2 Peter 3:10 says “But the day of the Lord will come like a thief, in which the heavens will pass away with a roar and the elements will be desroyed with intense heat.”
This was written 2,000 years ago by an unschooled fisherman who was inspired by God. Peter was speaking of the end times, “the day of the Lord” which is spoken of in other passages as “great and terrible.” But our focus here is on the concept of elements melting or being destroyed. Note the way the various translations render the key terms:
ESV: burned up and dissolved
NASB: destroyed with intense heat
KJV: melt with fervent heat
NRSV: dissolved with fire
One of the terms here means to unloose or to untie. So the phrase is that the elements themselves will be unloosed or dissolved and consumed with intense heat.

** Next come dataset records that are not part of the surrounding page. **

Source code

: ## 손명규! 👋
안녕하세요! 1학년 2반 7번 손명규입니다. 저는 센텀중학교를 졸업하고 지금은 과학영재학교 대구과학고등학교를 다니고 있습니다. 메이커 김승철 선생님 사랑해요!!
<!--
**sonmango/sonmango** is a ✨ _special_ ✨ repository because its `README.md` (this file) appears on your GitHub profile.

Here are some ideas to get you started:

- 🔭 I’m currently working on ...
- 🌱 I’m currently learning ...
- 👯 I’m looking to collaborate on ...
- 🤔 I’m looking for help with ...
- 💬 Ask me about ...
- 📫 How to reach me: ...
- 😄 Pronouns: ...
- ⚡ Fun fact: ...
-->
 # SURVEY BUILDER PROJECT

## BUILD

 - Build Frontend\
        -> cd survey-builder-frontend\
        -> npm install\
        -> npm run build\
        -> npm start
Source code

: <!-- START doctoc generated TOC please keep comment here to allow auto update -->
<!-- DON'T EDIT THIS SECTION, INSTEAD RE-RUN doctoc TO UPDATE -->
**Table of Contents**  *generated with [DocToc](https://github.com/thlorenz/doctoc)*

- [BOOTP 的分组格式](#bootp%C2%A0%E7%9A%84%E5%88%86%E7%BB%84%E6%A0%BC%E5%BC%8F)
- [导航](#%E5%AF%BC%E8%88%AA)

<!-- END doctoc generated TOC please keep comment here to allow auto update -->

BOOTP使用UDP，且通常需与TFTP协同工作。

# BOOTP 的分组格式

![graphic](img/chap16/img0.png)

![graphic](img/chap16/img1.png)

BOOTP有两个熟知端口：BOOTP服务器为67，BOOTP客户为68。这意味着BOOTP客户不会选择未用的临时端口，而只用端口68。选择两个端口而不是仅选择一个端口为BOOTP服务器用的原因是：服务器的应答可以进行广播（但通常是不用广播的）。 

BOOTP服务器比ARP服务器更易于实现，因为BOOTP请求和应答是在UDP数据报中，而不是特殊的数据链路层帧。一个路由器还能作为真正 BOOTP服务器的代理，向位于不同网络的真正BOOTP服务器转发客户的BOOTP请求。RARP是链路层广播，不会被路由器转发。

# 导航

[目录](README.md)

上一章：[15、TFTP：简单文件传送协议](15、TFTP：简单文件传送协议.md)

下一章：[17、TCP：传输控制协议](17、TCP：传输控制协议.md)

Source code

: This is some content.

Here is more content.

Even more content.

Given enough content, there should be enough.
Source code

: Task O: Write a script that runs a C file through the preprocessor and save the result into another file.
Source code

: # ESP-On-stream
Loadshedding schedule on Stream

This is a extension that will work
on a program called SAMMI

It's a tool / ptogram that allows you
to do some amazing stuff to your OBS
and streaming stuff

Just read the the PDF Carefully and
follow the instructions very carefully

I’ve always found this interesting, since the ancient Greek term for atom meant “uncuttable.” The thought was that objects were made of little hard pellets of matter that were indestructable and could not be cut. We know today that atoms can indeed be cut, and doing so unleashes tremendous energy. We also know that matter can be converted to energy, such that dissolving the atom releases heat energy.
So it seems that an unschooled fisherman in the first century has given us a hint at what it took modern science a good while to demonstrate. We can hold this to be one more support for the accuracy of the Bible.